Task requirements
Which lines in the records below contain the string "between"? Copy each of those lines in full.

Dataset records
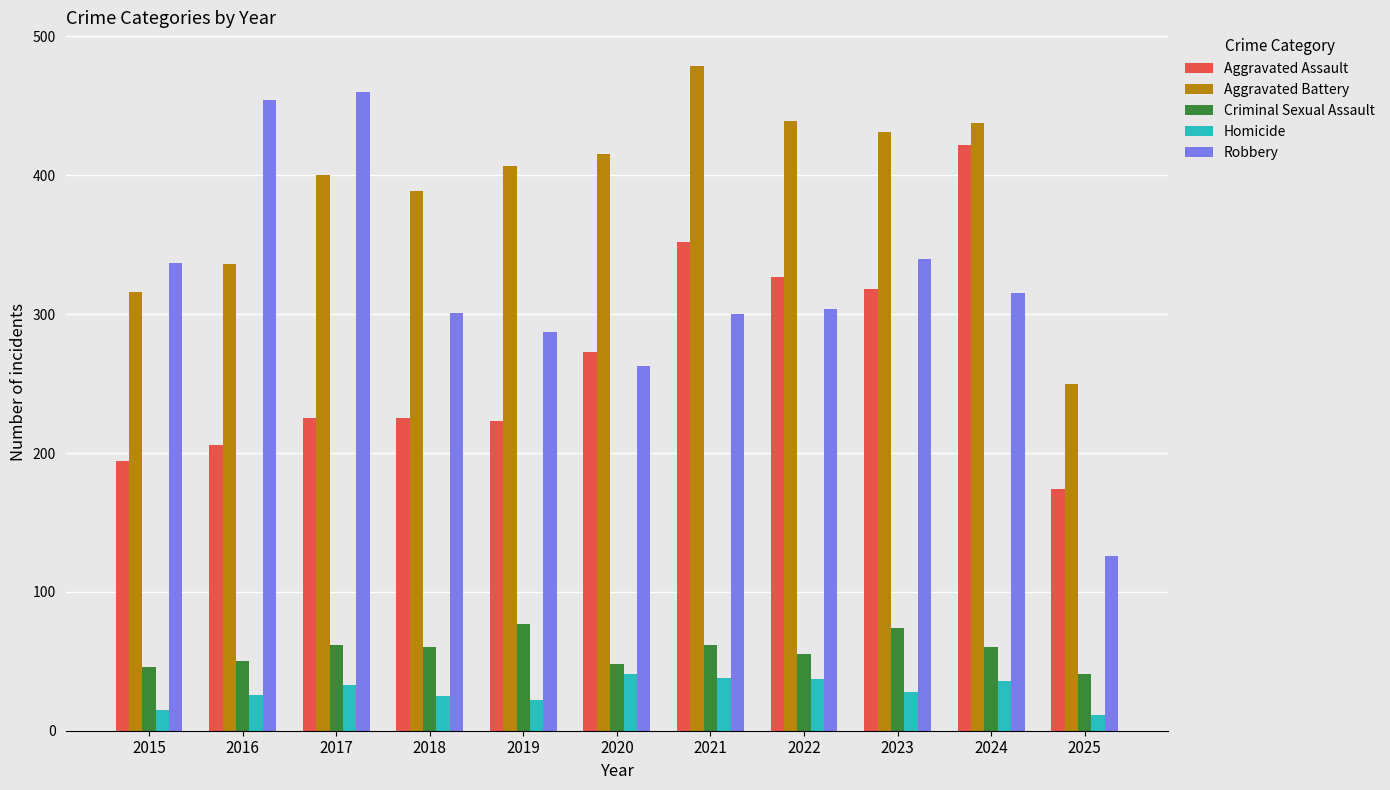

Is the value of Robbery at 2023 greater than the value of Aggravated Battery at 2017?

No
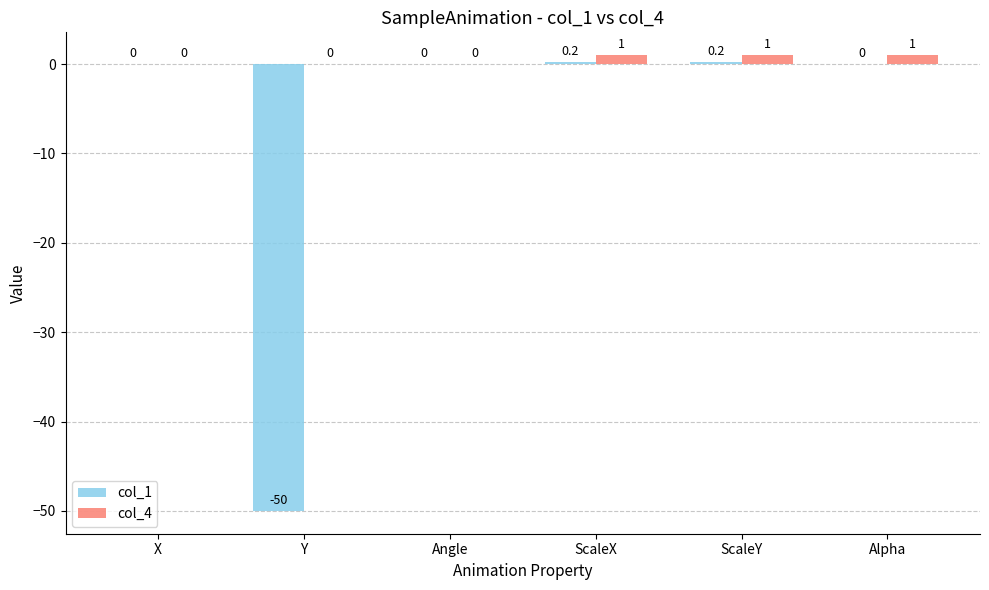

Which series changed the most between X and Alpha?

col_4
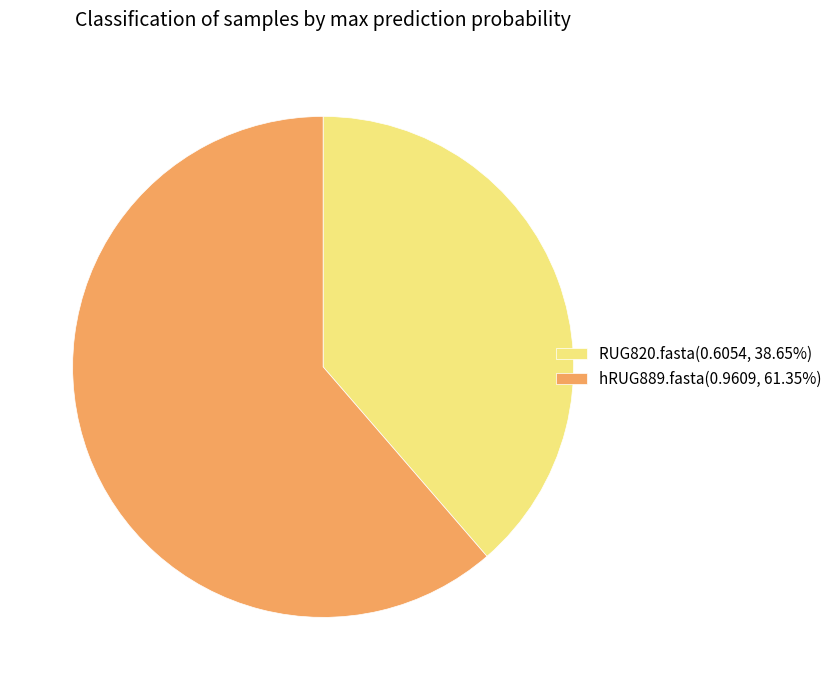

Does RUG820.fasta(0.6054, 38.65%) account for over 50% of the chart?

No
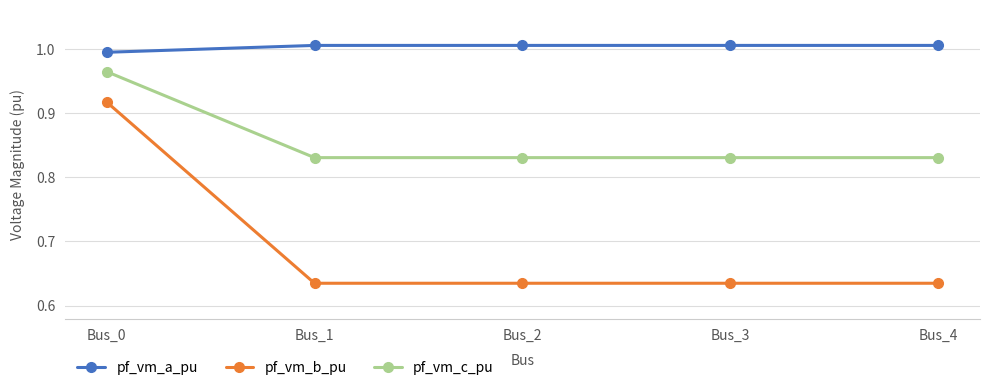

List the series in order of their overall mean, highest first.

pf_vm_a_pu, pf_vm_c_pu, pf_vm_b_pu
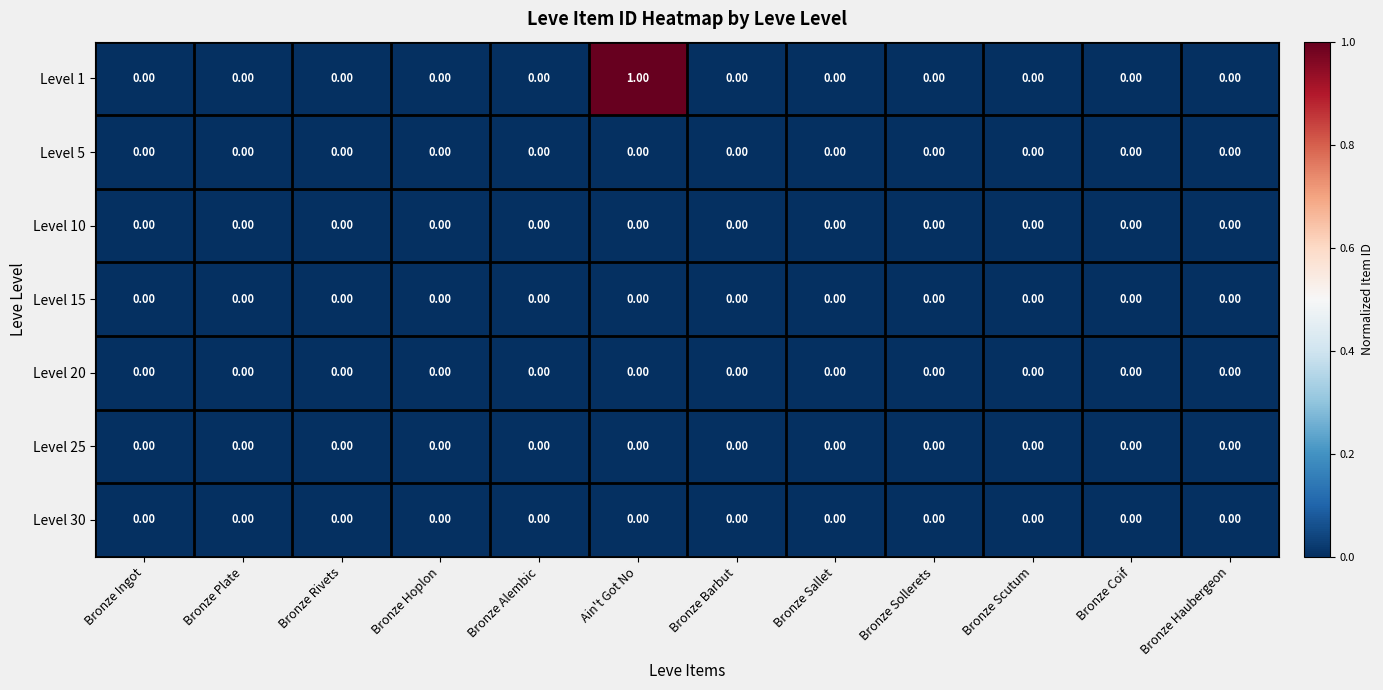

Which series has the widest spread of values?

Level 1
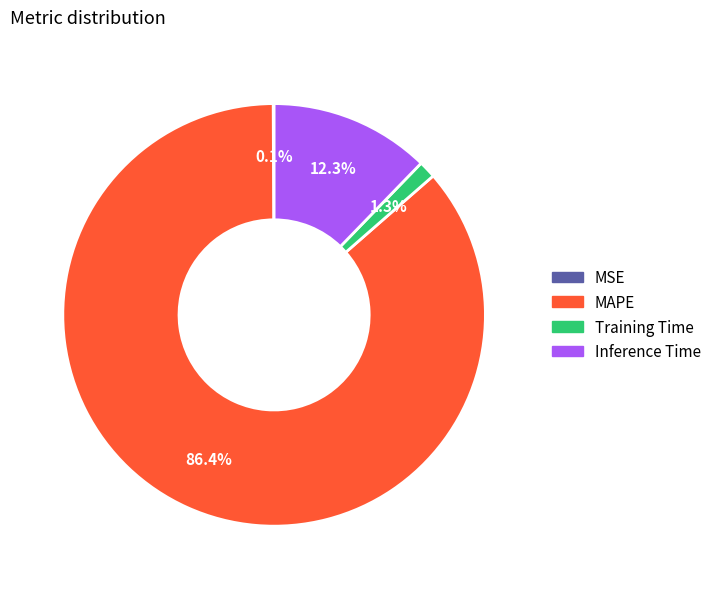

What is the total percentage of Inference Time and Training Time?

13.6%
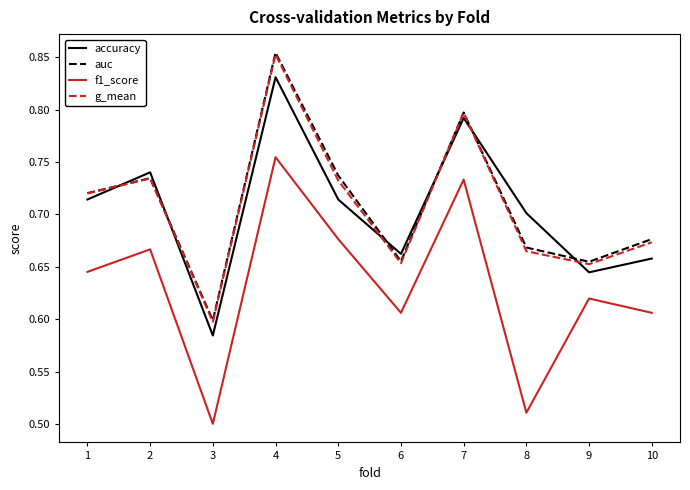

What is the difference between the f1_score values at 5 and 6?

0.1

Written answer
Which series changed the most between X and Alpha?
What is the difference between the f1_score values at 5 and 6?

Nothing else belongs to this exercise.